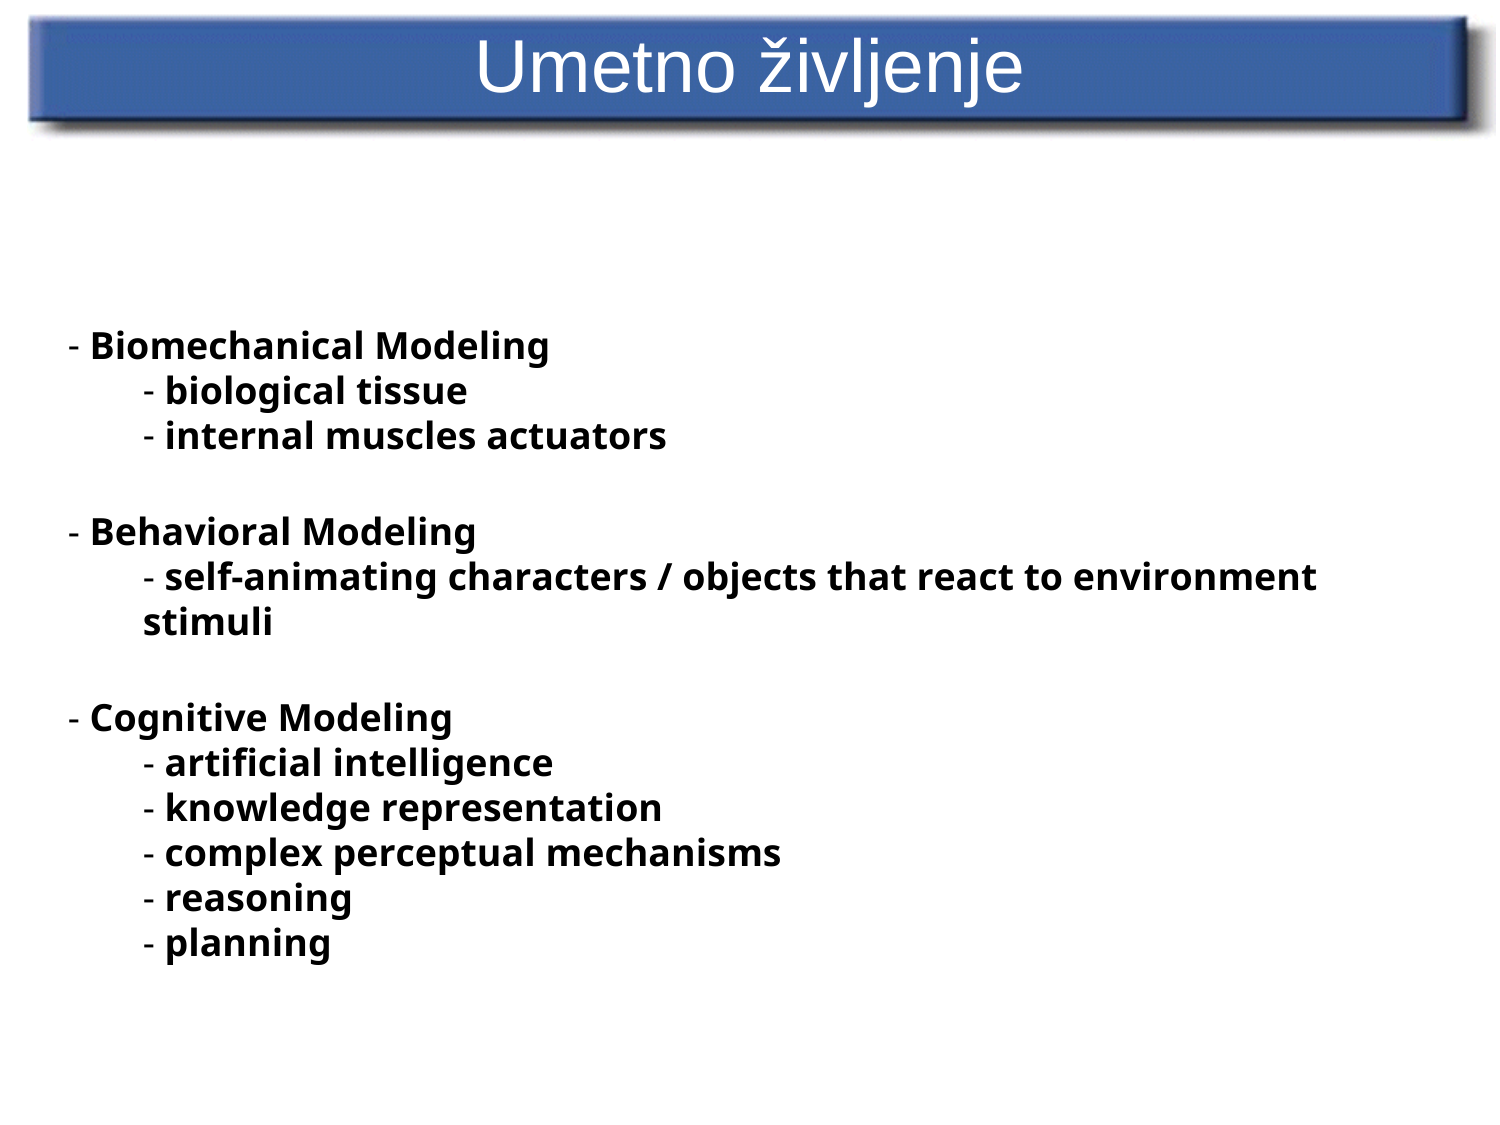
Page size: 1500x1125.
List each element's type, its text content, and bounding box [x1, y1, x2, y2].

title Umetno življenje [75, 0, 1426, 126]
text_box Biomechanical Modeling biological tissue internal muscles actuators Behavioral Modeling self-animating characters / objects that react to environment stimuli Cognitive Modeling artificial intelligence knowledge representation complex perceptual mechanisms reasoning planning [53, 314, 1469, 972]
picture [27, 13, 1496, 141]
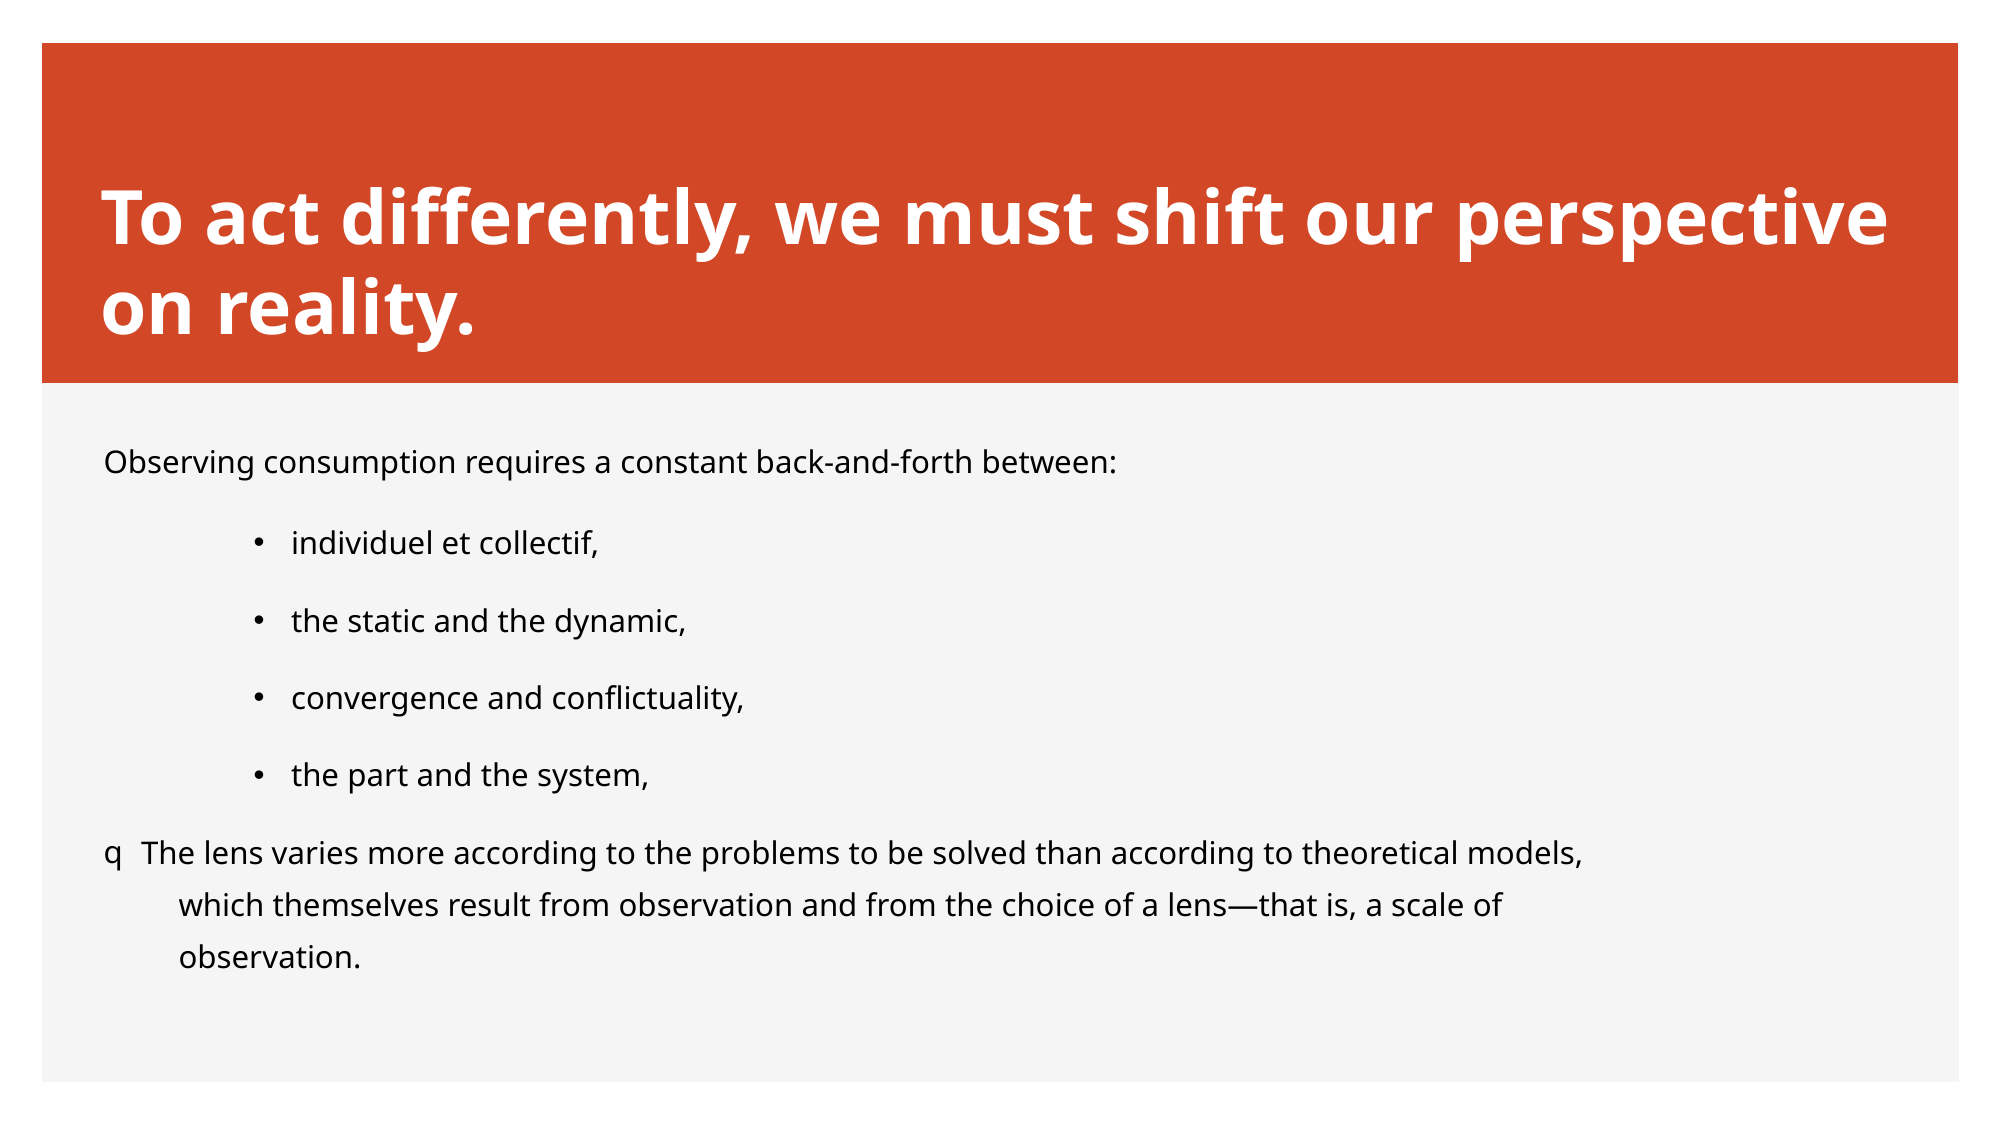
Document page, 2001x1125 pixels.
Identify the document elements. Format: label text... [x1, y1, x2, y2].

list Observing consumption requires a constant back-and-forth between: individuel et collectif, the static and the dynamic, convergence and conflictuality, the part and the system, The lens varies more according to the problems to be solved than according to theoretical models, which themselves result from observation and from the choice of a lens—that is, a scale of observation. [88, 420, 1639, 1073]
title To act differently, we must shift our perspective on reality. [85, 73, 1911, 357]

■ What you should do:
Format the data above as a JSON list of strings, one per line, leaving out blank lines and the pictures.

■ Solution below:
[
  "Page size: 1500x1125.",
  "List each element's type, its text content, and bounding box [x1, y1, x2, y2].",
  "title Umetno življenje [75, 0, 1426, 126]",
  "text_box Biomechanical Modeling biological tissue internal muscles actuators Behavioral Modeling self-animating characters / objects that react to environment stimuli Cognitive Modeling artificial intelligence knowledge representation complex perceptual mechanisms reasoning planning [53, 314, 1469, 972]",
  "picture [27, 13, 1496, 141]",
  "Document page, 2001x1125 pixels.",
  "Identify the document elements. Format: label text... [x1, y1, x2, y2].",
  "list Observing consumption requires a constant back-and-forth between: individuel et collectif, the static and the dynamic, convergence and conflictuality, the part and the system, The lens varies more according to the problems to be solved than according to theoretical models, which themselves result from observation and from the choice of a lens—that is, a scale of observation. [88, 420, 1639, 1073]",
  "title To act differently, we must shift our perspective on reality. [85, 73, 1911, 357]"
]